Redick un fan di Ingram: L’allenatore dei Lakers è stato compagno di squadra di Brandon Ingram per una stagione e mezza a New Orleans nelle stagioni 2019-20 e 2020-21, la prima delle quali è stata l’unica apparizione da star di Ingram. Redick ha visto quindi ciò che i Raptors hanno sperimentato in prima persona in questa stagione: un hooper’s hooper, come ha detto il direttore generale dei Raptors Bobby Webster durante il coaching camp.

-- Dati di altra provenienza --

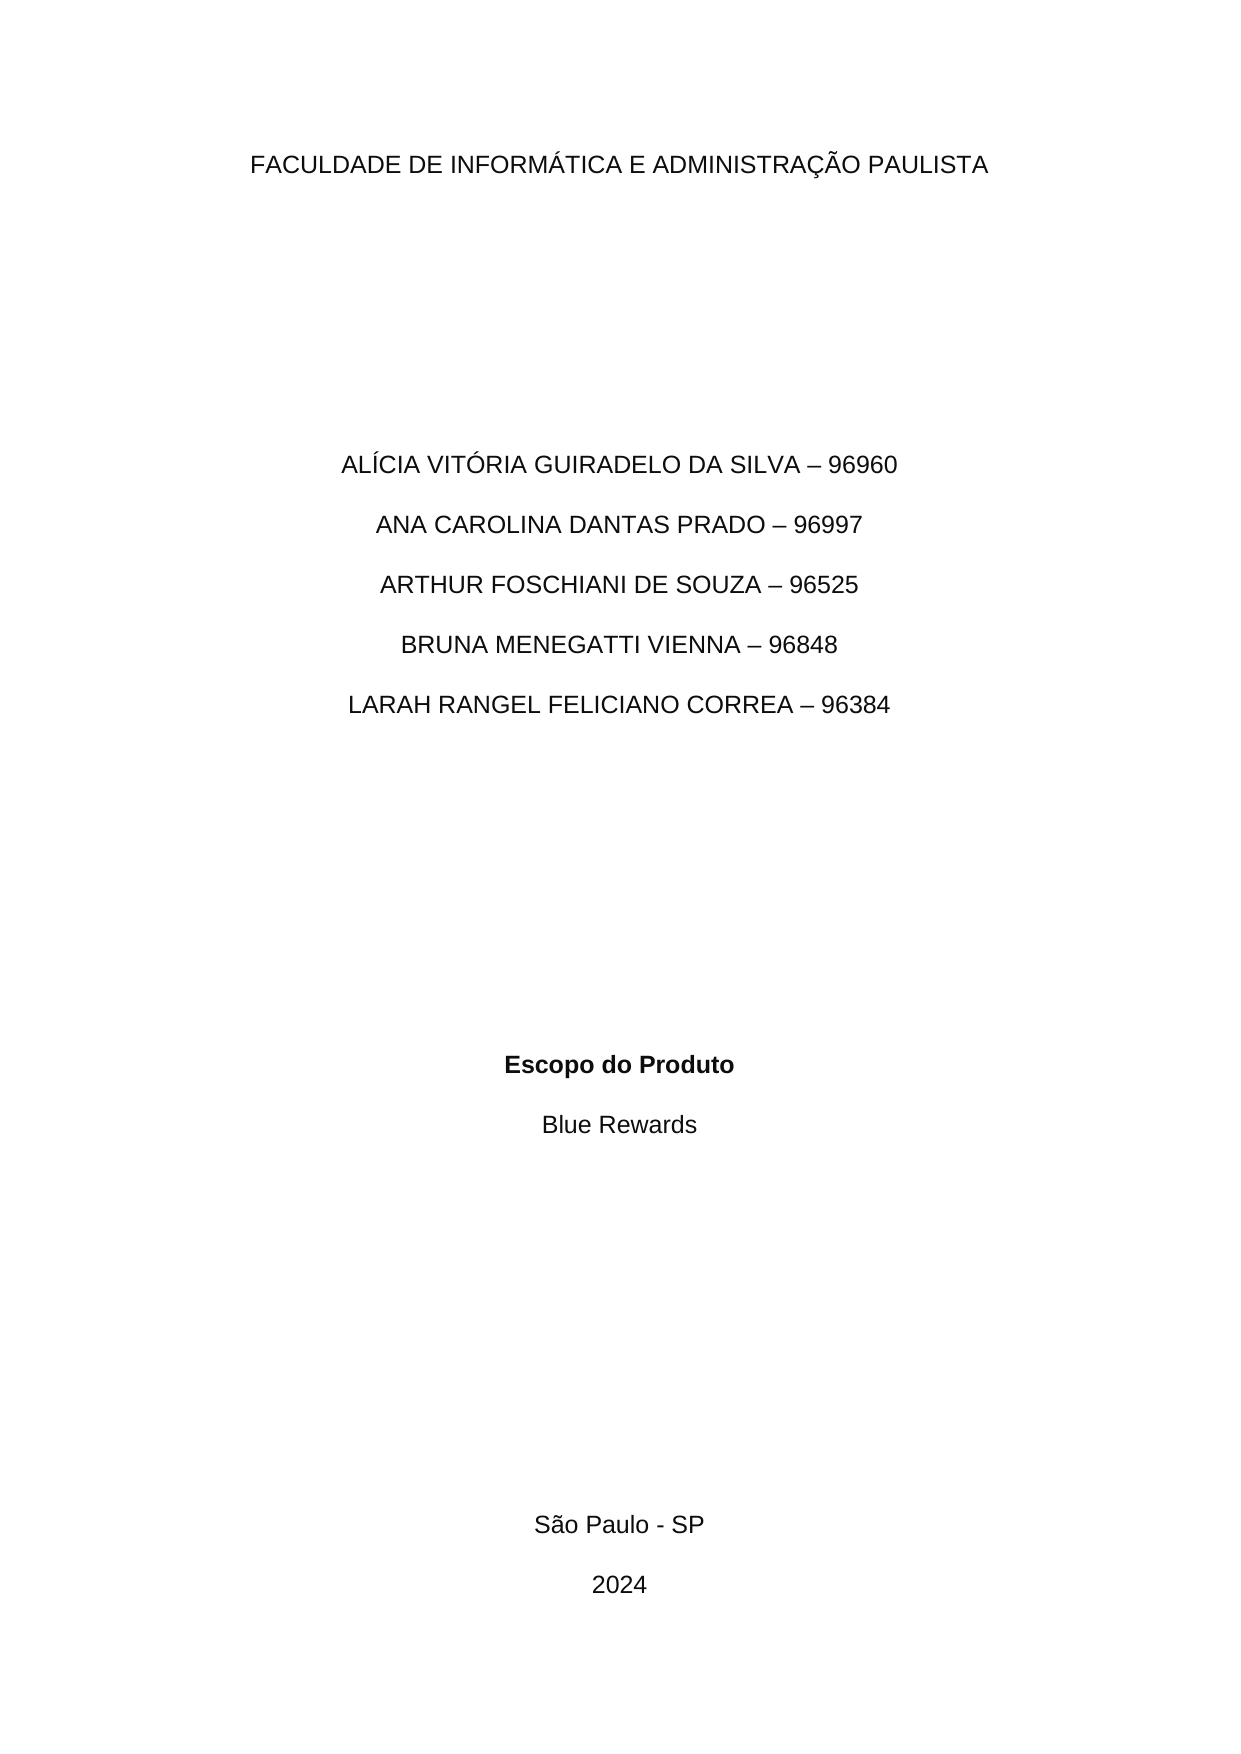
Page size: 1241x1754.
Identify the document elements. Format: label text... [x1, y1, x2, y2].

text ALÍCIA VITÓRIA GUIRADELO DA SILVA – 96960 [148, 450, 1091, 479]
text 2024 [148, 1570, 1091, 1599]
text São Paulo - SP [148, 1510, 1091, 1539]
text FACULDADE DE INFORMÁTICA E ADMINISTRAÇÃO PAULISTA [148, 150, 1091, 179]
text LARAH RANGEL FELICIANO CORREA – 96384 [148, 690, 1091, 719]
text Escopo do Produto [148, 1050, 1091, 1079]
text BRUNA MENEGATTI VIENNA – 96848 [148, 630, 1091, 659]
text Blue Rewards [148, 1110, 1091, 1139]
text ARTHUR FOSCHIANI DE SOUZA – 96525 [148, 570, 1091, 599]
text ANA CAROLINA DANTAS PRADO – 96997 [148, 510, 1091, 539]
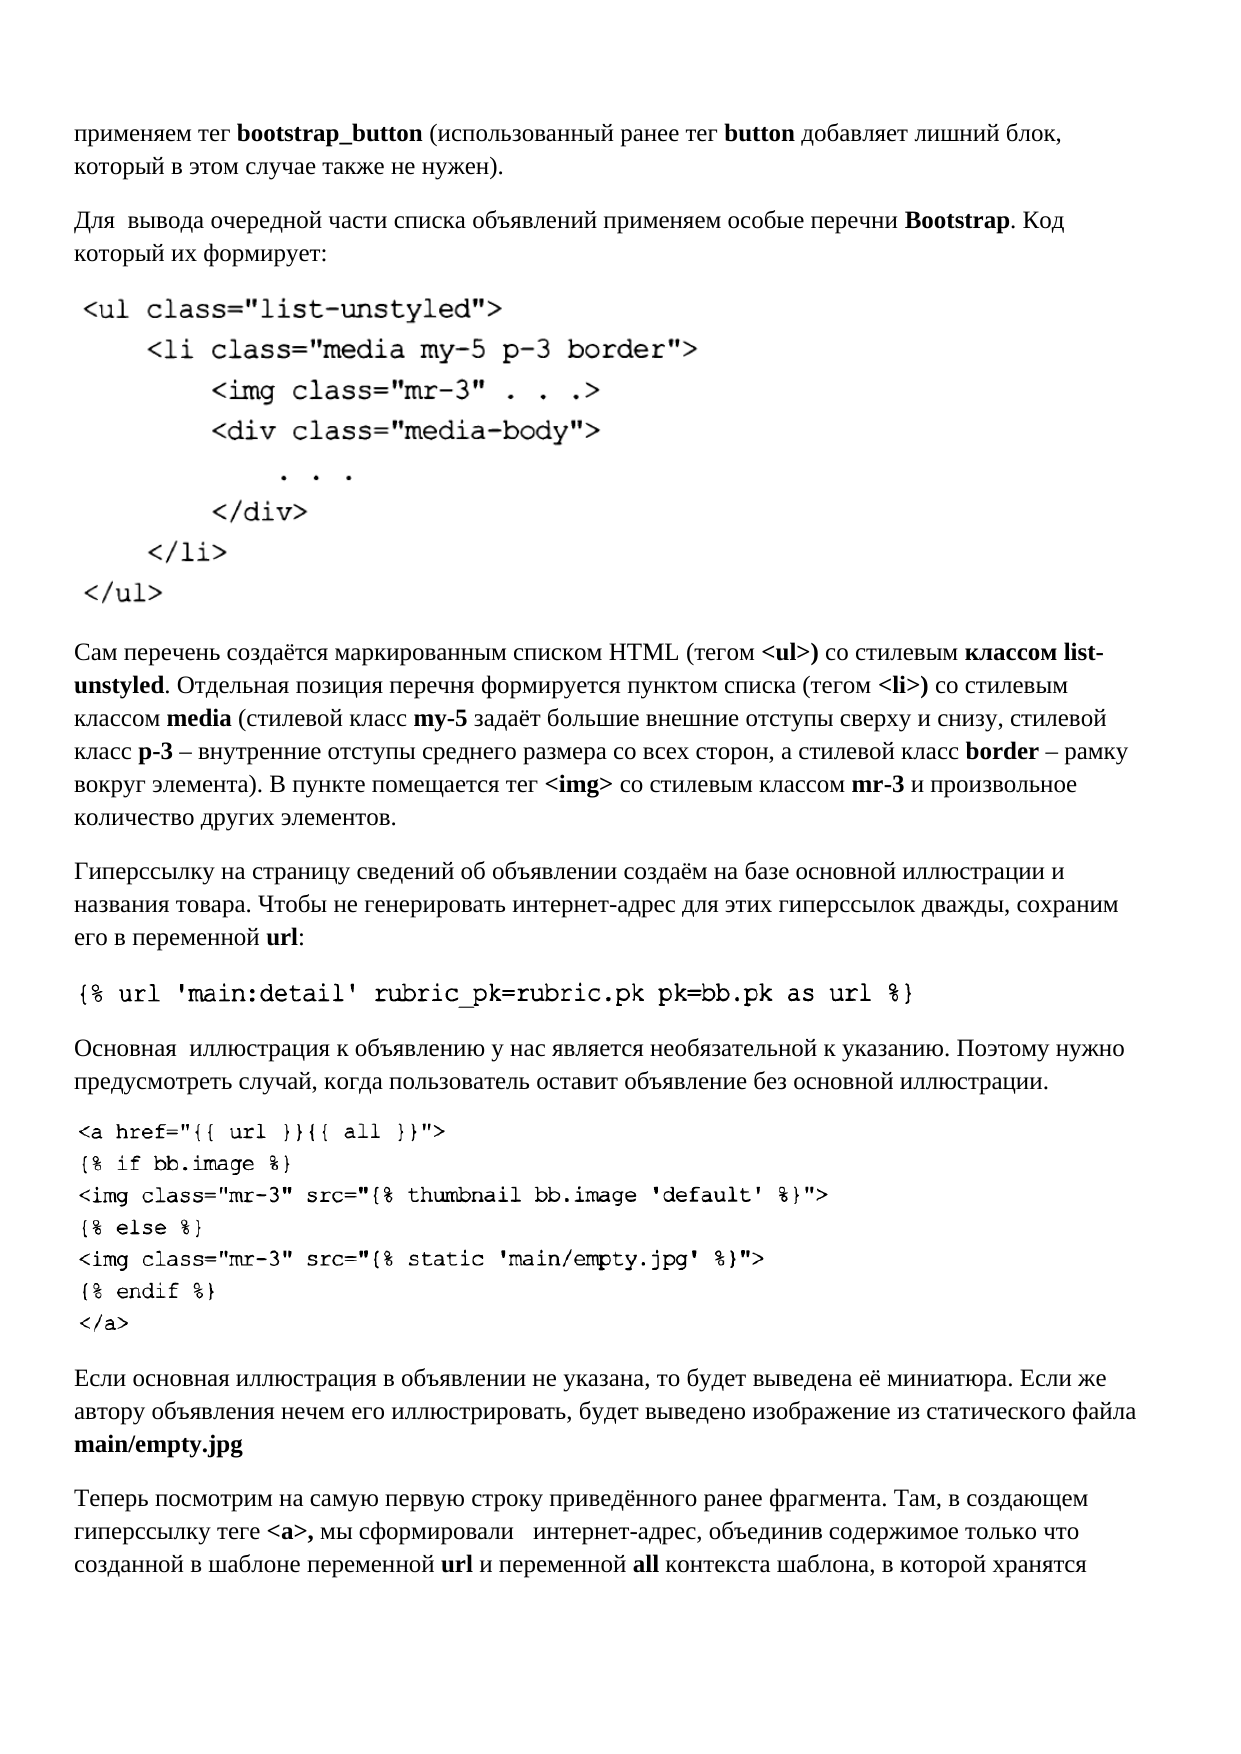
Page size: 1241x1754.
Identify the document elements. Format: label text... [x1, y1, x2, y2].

text Основная иллюстрация к объявлению у нас является необязательной к указанию. Поэтому нужно предусмотреть случай, когда пользователь оставит объявление без основной иллюстрации. [74, 1033, 1152, 1094]
text Гиперссылку на страницу сведений об объявлении создаём на базе основной иллюстрации и названия товара. Чтобы не генерировать интернет-адрес для этих гиперссылок дважды, сохраним его в переменной url: [74, 856, 1152, 951]
picture [73, 976, 914, 1008]
picture [73, 1119, 834, 1339]
picture [73, 291, 705, 612]
text Если основная иллюстрация в объявлении не указана, то будет выведена её миниатюра. Если же автору объявления нечем его иллюстрировать, будет выведено изображение из статического файла main/empty.jpg [74, 1363, 1152, 1458]
text Для вывода очередной части списка объявлений применяем особые перечни Bootstrap. Код который их формирует: [74, 205, 1152, 267]
text Стилевой класс form-inline укажет веб-обозревателю вывести все элементы управления формы в одну строку. В самой форме мы не помещаем электронный жетон защиты (который генерируется тегом шаблонизатора csrf_token), поскольку он там совершенно не нужен, а для вывода кнопки применяем тег bootstrap_button (использованный ранее тег button добавляет лишний блок, который в этом случае также не нужен). [74, 118, 1152, 180]
text Сам перечень создаётся маркированным списком HTML (тегом <ul>) со стилевым классом list-unstyled. Отдельная позиция перечня формируется пунктом списка (тегом <li>) со стилевым классом media (стилевой класс my-5 задаёт большие внешние отступы сверху и снизу, стилевой класс p-3 – внутренние отступы среднего размера со всех сторон, а стилевой класс border – рамку вокруг элемента). В пункте помещается тег <img> со стилевым классом mr-3 и произвольное количество других элементов. [74, 637, 1152, 831]
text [74, 1483, 1152, 1578]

“Ho sempre apprezzato l’amore di Brandon per il gioco del basket”, ha detto Redick. “E questo può sembrare una sorpresa, ma non tutti in questo sport amano giocare. Non tutti in questo sport amano andare in palestra o amano guardare movie o amano gareggiare, e lo hai notato subito con lui. È un giocatore così dotato e sicuramente una priorità nel nostro rapporto di scouting e pre-partita.”
Mamukelashvili tutto intero: Il lungo dei Raptors ha avuto due dure cadute contro i Lakers. Una volta nel primo tempo, quando Marcus Good gli scivolò sotto durante un drive e lo fece ruzzolare a testa in giù sul pavimento. Dall’altro lato, il centro georgiano ha preso un cross-body block di Ayton ed è caduto violentemente a terra nella direzione opposta, atterrando per primo con il coccige.
“La prima caduta è stata dura perché ero molto teso, la mia caduta è stata brutta, quindi questo mi ha tirato fuori un po’. Anche la seconda caduta è stata brutta, quindi. Ma mi sono ripreso, sono tornato.”